[DIRECTIONS FOR THIS TASK]: Reproduce exactly, and solely, the lines running from the top of the data below through the line with "If \( \eta \geq", both inclusive. Omit pictures.

[LISTED ENTRIES]:
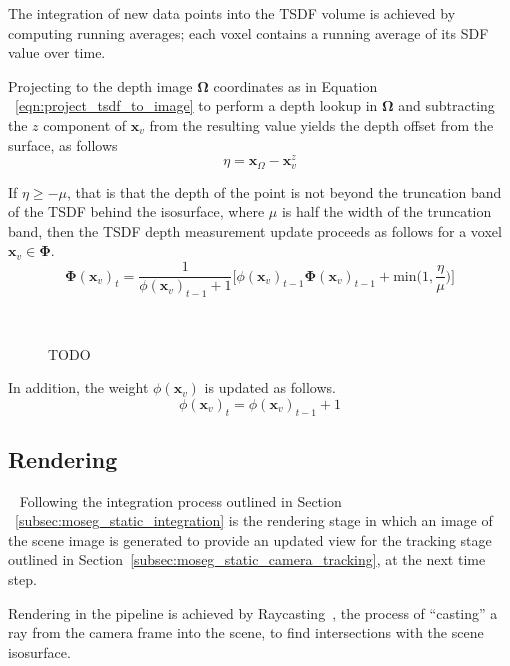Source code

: The integration of new data points into the TSDF volume is achieved by computing 
running averages; each voxel contains a running average of its SDF value over
time.

Projecting to the depth image \(\bm{\Omega}\) coordinates as in Equation
~\ref{eqn:project_tsdf_to_image} to perform a depth lookup in \(\bm{\Omega}\)
and subtracting the \(z\) component of \(\bm{x}_{v}\) from the resulting value
yields the depth offset from the surface, as follows
\begin{equation}
  \label{eqn:integration_offset}
  \eta = \bm{x}_{\Omega} - \bm{x}_{v}^{z}
\end{equation}

If \( \eta \geq -\mu \), that is that the depth of the point is not beyond the
truncation band of the TSDF behind the isosurface, where \( \mu \) is half the 
width of the truncation band, then the TSDF depth measurement update 
proceeds as follows for a voxel \(\bm{x}_{v} \in \bm{\Phi}\).
\begin{equation}
\label{eqn:sdf_update}
\bm{\Phi}{(\bm{x}_{v})}_{t} = \frac{1}{\phi{(\bm{x}_{v})}_{t-1} + 1}
\bigg[\phi{(\bm{x}_{v})}_{t-1}\bm{\bm{\Phi}}{(\bm{x}_{v})}_{t-1} +
\text{min} \bigg( 1, \frac{\eta}{\mu} \bigg)
\bigg]
\end{equation}

\begin{figure}[!htbp]
~\label{fig:truncation_band}
  \caption{TODO}
\end{figure}

In addition, the weight \(\phi(\bm{x}_{v})\) is updated as follows.
\begin{equation}
  \label{eqn:sdf_weight_update}
  \phi{(\bm{x}_{v})}_{t} = \phi{(\bm{x}_{v})}_{t-1} + 1
\end{equation}

\subsection{Rendering}
~\label{subsec:moseg_static_rendering}
Following the integration process outlined in Section
~\ref{subsec:moseg_static_integration} is the rendering stage in which an image
of the scene image is generated to provide an updated view for the tracking
stage outlined in Section~\ref{subsec:moseg_static_camera_tracking}, at the next
time step.

Rendering in the pipeline is achieved by Raycasting~\cite{RAYCAST}, the process of 
``casting'' a ray from the camera frame into the scene, to find intersections with 
the scene isosurface. 

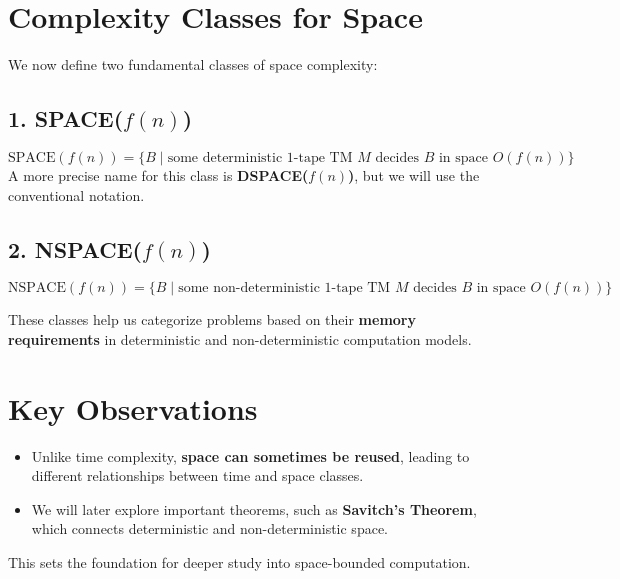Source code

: \documentclass{article}
\begin{document}
\section*{Complexity Classes for Space}

We now define two fundamental classes of space complexity:

\subsection*{1. SPACE(\( f(n) \))}
\[
\text{SPACE}(f(n)) = \{ B \mid \text{some deterministic 1-tape TM } M \text{ decides } B \text{ in space } O(f(n)) \}
\]
A more precise name for this class is \textbf{DSPACE(\( f(n) \))}, but we will use the conventional notation.

\subsection*{2. NSPACE(\( f(n) \))}
\[
\text{NSPACE}(f(n)) = \{ B \mid \text{some non-deterministic 1-tape TM } M \text{ decides } B \text{ in space } O(f(n)) \}
\]

These classes help us categorize problems based on their \textbf{memory requirements} in deterministic and non-deterministic computation models.

\section*{Key Observations}
\begin{itemize}
    \item Unlike time complexity, \textbf{space can sometimes be reused}, leading to different relationships between time and space classes.
    \item We will later explore important theorems, such as \textbf{Savitch's Theorem}, which connects deterministic and non-deterministic space.
\end{itemize}

This sets the foundation for deeper study into space-bounded computation.
\end{document}
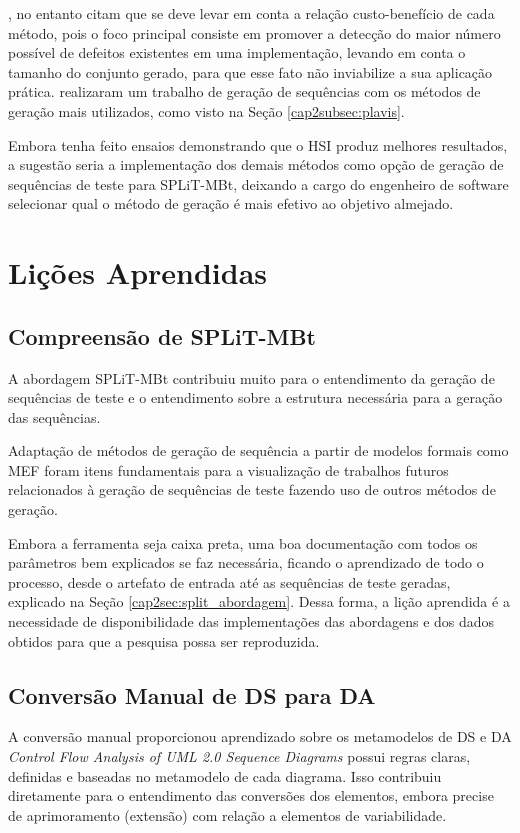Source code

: \citet{pinheiro2012jplavisfsm}, no entanto citam que se deve levar em conta a relação custo-benefício de cada método, pois o foco principal consiste em promover a detecção do maior número possível de defeitos existentes em uma implementação, levando em conta o tamanho do conjunto gerado, para que esse fato não inviabilize a sua aplicação prática. \citet{pinheiro2012jplavisfsm} realizaram um trabalho de geração de sequências com os métodos de geração mais utilizados, como visto na Seção \ref{cap2subsec:plavis}.

Embora \citet{costa2016split} tenha feito ensaios demonstrando que o HSI produz melhores resultados, a sugestão seria a implementação dos demais métodos como opção de geração de sequências de teste para SPLiT-MBt, deixando a cargo do engenheiro de software selecionar qual o método de geração é mais efetivo ao objetivo almejado.

\section{Lições Aprendidas}
\label{cap5sec:licoes_aprendidas}
\subsection{Compreensão de SPLiT-MBt}
A abordagem SPLiT-MBt contribuiu muito para o entendimento da geração de sequências de teste e o entendimento sobre a estrutura necessária para a geração das sequências.

Adaptação de métodos de geração de sequência a partir de modelos formais como MEF foram itens fundamentais para a visualização de trabalhos futuros relacionados à geração de sequências de teste fazendo uso de outros métodos de geração.

Embora a ferramenta seja caixa preta, uma boa documentação com todos os parâmetros bem explicados se faz necessária, ficando o aprendizado de todo o processo, desde o artefato de entrada até as sequências de teste geradas, explicado na Seção \ref{cap2sec:split_abordagem}. Dessa forma, a lição aprendida é a necessidade de disponibilidade das implementações das abordagens e dos dados obtidos para que a pesquisa possa ser reproduzida.

\subsection{Conversão Manual de DS para DA}
A conversão manual proporcionou aprendizado sobre os metamodelos de DS e DA \textit{Control Flow Analysis of UML 2.0 Sequence Diagrams} possui regras claras, definidas e baseadas no metamodelo de cada diagrama. Isso contribuiu diretamente para o entendimento das conversões dos elementos, embora precise de aprimoramento (extensão) com relação a elementos de variabilidade.

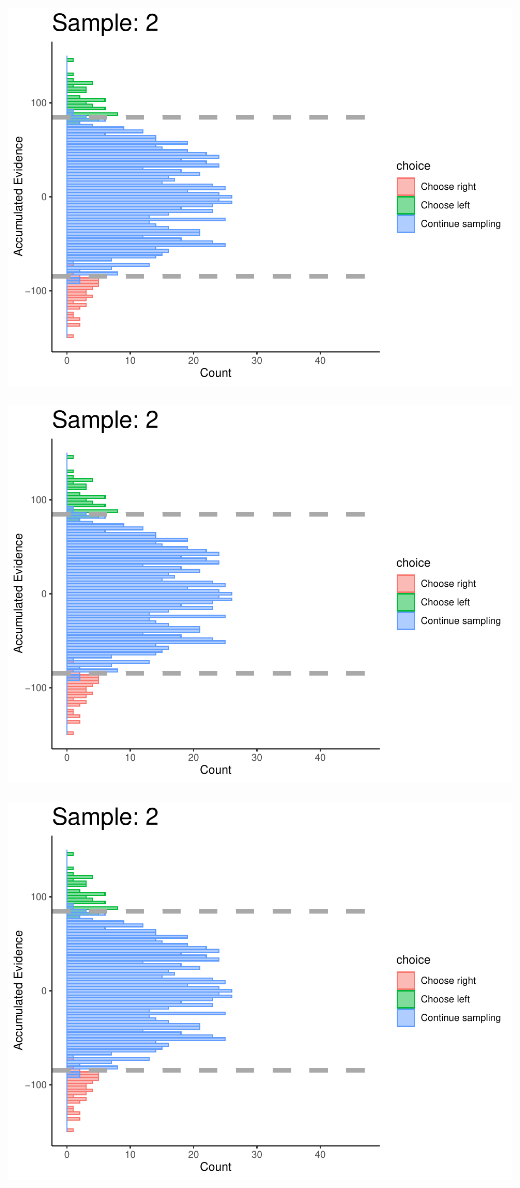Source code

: \documentclass[
]{book}
\begin{document}
\begin{center}\includegraphics[width=0.8\linewidth]{LateNightBayes_files/figure-latex/collapsing_check-14} \end{center}

\begin{center}\includegraphics[width=0.8\linewidth]{LateNightBayes_files/figure-latex/collapsing_check-15} \end{center}

\begin{center}\includegraphics[width=0.8\linewidth]{LateNightBayes_files/figure-latex/collapsing_check-16} \end{center}
\end{document}
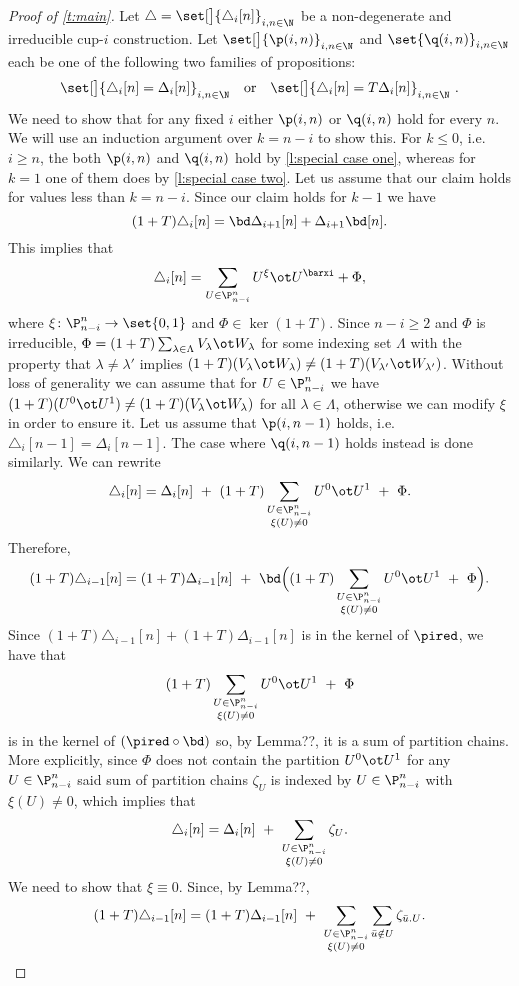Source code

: \begin{proof}[Proof of \cref{t:main}]
	Let $\triangle = \set[\big]{\triangle_i [n]}_{i,n\in\N}$ be a non-degenerate and irreducible \mbox{cup-$i$} construction.
	Let $\set[\big]{\p(i,n)}_{i,n \in \N}$ and $\set{\q(i,n)}_{i,n \in \N}$ each be one of the following two families of propositions:
	\[
	\set[\big]{\triangle_i [n] = \Delta_ i [n]}_{i,n \in \N}
	\quad \text{or} \quad
	\set[\big]{\triangle_i [n] = T \Delta_ i [n]}_{i,n \in \N} \ .
	\]
	We need to show that for any fixed $i$ either $\p(i,n)$ or $\q(i,n)$ hold for every $n$.
	We will use an induction argument over $k = n-i$ to show this.
	For $k \leq 0$, i.e. $i \geq n$, the both $\p(i,n)$ and $\q(i,n)$ hold by \cref{l:special case one}, whereas for $k = 1$ one of them does by \cref{l:special case two}.
	Let us assume that our claim holds for values less than $k = n-i$.
	Since our claim holds for $k-1$ we have
	\[
	(1+T)\triangle_i[n] = \bd \Delta_{i+1}[n] + \Delta_{i+1} \bd [n].
	\]
	This implies that
	\[
	\triangle_i[n] = \sum_{U \in \P_{n-i}^n} U^{\xi} \ot U^{\barxi} + \Phi,
	\]
	where $\xi \colon \P_{n-i}^n \to \set{0,1}$ and $\Phi \in \ker(1+T)$.
	Since $n-i \geq 2$ and $\Phi$ is irreducible, $\Phi = (1+T) \sum_{\lambda \in \Lambda} V_\lambda \ot W_\lambda$ for some indexing set $\Lambda$ with the property that $\lambda \neq \lambda'$ implies $(1+T)(V_\lambda \ot W_\lambda) \neq (1+T)(V_{\lambda'} \ot W_{\lambda'})$.
	Without loss of generality we can assume that for $U \in \P_{n-i}^n$ we have $(1+T)(U^0 \ot U^1) \neq (1+T)(V_\lambda \ot W_\lambda)$ for all $\lambda \in \Lambda$, otherwise we can modify $\xi$ in order to ensure it.
	Let us assume that $\p(i,n-1)$ holds, i.e. $\triangle_i[n-1] = \Delta_i[n-1]$.
	The case where $\q(i,n-1)$ holds instead is done similarly.
	We can rewrite
	\[
	\triangle_i[n] = \Delta_i[n] \ +\
	(1+T) \sum_{\substack{U \in \P_{n-i}^n \\ \xi(U) \neq 0}} U^0 \ot U^1 \ +\
	\Phi.
	\]
	Therefore,
	\[
	(1+T)\triangle_{i-1}[n] = (1+T)\Delta_{i-1}[n] \ +\
	\bd\Big((1+T)\sum_{\substack{U \in \P_{n-i}^n \\ \xi(U) \neq 0}} U^0 \ot U^1 \ + \ \Phi \Big).
	\]
	Since $(1+T)\triangle_{i-1}[n] + (1+T)\Delta_{i-1}[n]$ is in the kernel of $\pired$, we have that
	\[
	(1+T)\sum_{\substack{U \in \P_{n-i}^n \\ \xi(U) \neq 0}} U^0 \ot U^1 \ + \ \Phi
	\]
	is in the kernel of $(\pired \circ \bd)$ so, by Lemma??, it is a sum of partition chains.
	More explicitly, since $\Phi$ does not contain the partition $U^0 \ot U^1$ for any $U \in \P_{n-i}^n$ said sum of partition chains $\zeta_U$ is indexed by $U \in \P_{n-i}^n$ with $\xi(U) \neq 0$,
	which implies that
	\[
	\triangle_i[n] = \Delta_i[n] \ +\ \sum_{\substack{U \in \P_{n-i}^n \\ \xi(U) \neq 0}} \zeta_U.
	\]
	We need to show that $\xi \equiv 0$.
	Since, by Lemma??,
	\[
	(1+T)\triangle_{i-1}[n] = (1+T)\Delta_{i-1}[n] \ +\
	\sum_{\substack{U \in \P_{n-i}^n \\ \xi(U) \neq 0}} \sum_{\bar u \notin U} \zeta_{\bar u.U}.
	\]


\end{proof}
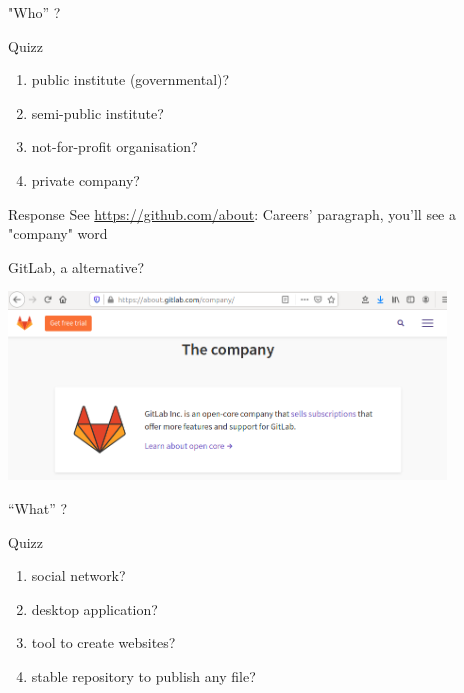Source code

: \begin{frame}{ "Who” ?}
\begin{block}{Quizz}
\begin{enumerate}
    \item public institute (governmental)?
    \item semi-public institute?
    \item not-for-profit organisation?
    \item private company?
\end{enumerate}
\end{block}
\begin{block}{Response}
See \url{https://github.com/about}: Careers' paragraph, you'll see a "company" word
\end{block}
\end{frame}
\begin{frame}{GitLab, a  alternative?}
\begin{center}
\includegraphics[height=5cm]{05_history/Images/FAIR_gitlab_company.png}
\end{center}
\end{frame}
\begin{frame}{ “What” ?}
\begin{block}{Quizz}
\begin{enumerate}
    \item social network?
    \item desktop application?
    \item tool to create websites?
    \item stable repository to publish any file?
\end{enumerate}
\end{block}
\end{frame}
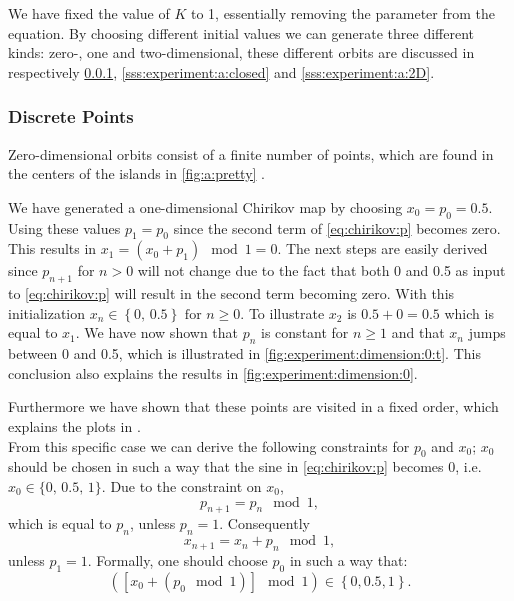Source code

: We have fixed the value of $K$ to 1, essentially removing the parameter from the equation. By choosing different initial values we can generate three different kinds: zero-, one and two-dimensional, these different orbits are discussed in respectively \cref{sss:experiment:a:discrete}, \ref{sss:experiment:a:closed} and \ref{sss:experiment:a:2D}.


\subsubsection{Discrete Points}
\label{sss:experiment:a:discrete}
Zero-dimensional orbits consist of a finite number of points, which are found in the centers of the islands in \cref{fig:a:pretty} \cite{kenzel1997physics}. 

We have generated a one-dimensional Chirikov map by choosing $x_0 = p_0 = 0.5$. Using these values $p_1 = p_0$ since the second term of \eqref{eq:chirikov:p} becomes zero. This results in $x_1 = \left( x_0 + p_{1} \right) \mod 1= 0$. The next steps are easily derived since $p_{n + 1}$ for $n > 0$ will not change due to the fact that both 0 and 0.5 as input to \eqref{eq:chirikov:p} will result in the second term becoming zero. With this initialization $x_{n} \in \left\{0,\, 0.5 \right\} \text{ for } n \geq 0$. To illustrate $x_2$ is $0.5 + 0 = 0.5$ which is equal to $x_1$. We have now shown that $p_n$ is constant for $n \geq 1$ and that $x_n$ jumps between 0 and 0.5, which is illustrated in \cref{fig:experiment:dimension:0:t}. This conclusion also explains the results in \cref{fig:experiment:dimension:0}. 

Furthermore we have shown that these points are visited in a fixed order, which explains the plots in .\\

From this specific case we can derive the following constraints for $p_0$ and $x_0$; $x_0$ should be chosen in such a way that the sine in \cref{eq:chirikov:p} becomes 0, i.e. $x_0 \in \{0,\, 0.5,\, 1\}$. Due to the constraint on $x_0$,
\begin{equation*}
p_{n + 1} = p_{n} \mod 1,
\end{equation*}
	which is equal to $p_n$, unless $p_n = 1$. Consequently
	\begin{equation*}
	x_{n + 1} = x_n + p_n \mod 1,
	\end{equation*}
unless $p_1 = 1$. Formally, one should choose $p_0$ in such a way that:
\begin{equation*}
	\left( \left[ x_0 + (p_0 \mod 1)\right] \mod 1 \right) \in \left\{0, 0.5, 1\right\}.
\end{equation*}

[RESULT OF THE EXERCISE]:
Source code

: The integration of new data points into the TSDF volume is achieved by computing 
running averages; each voxel contains a running average of its SDF value over
time.

Projecting to the depth image \(\bm{\Omega}\) coordinates as in Equation
~\ref{eqn:project_tsdf_to_image} to perform a depth lookup in \(\bm{\Omega}\)
and subtracting the \(z\) component of \(\bm{x}_{v}\) from the resulting value
yields the depth offset from the surface, as follows
\begin{equation}
  \label{eqn:integration_offset}
  \eta = \bm{x}_{\Omega} - \bm{x}_{v}^{z}
\end{equation}

If \( \eta \geq -\mu \), that is that the depth of the point is not beyond the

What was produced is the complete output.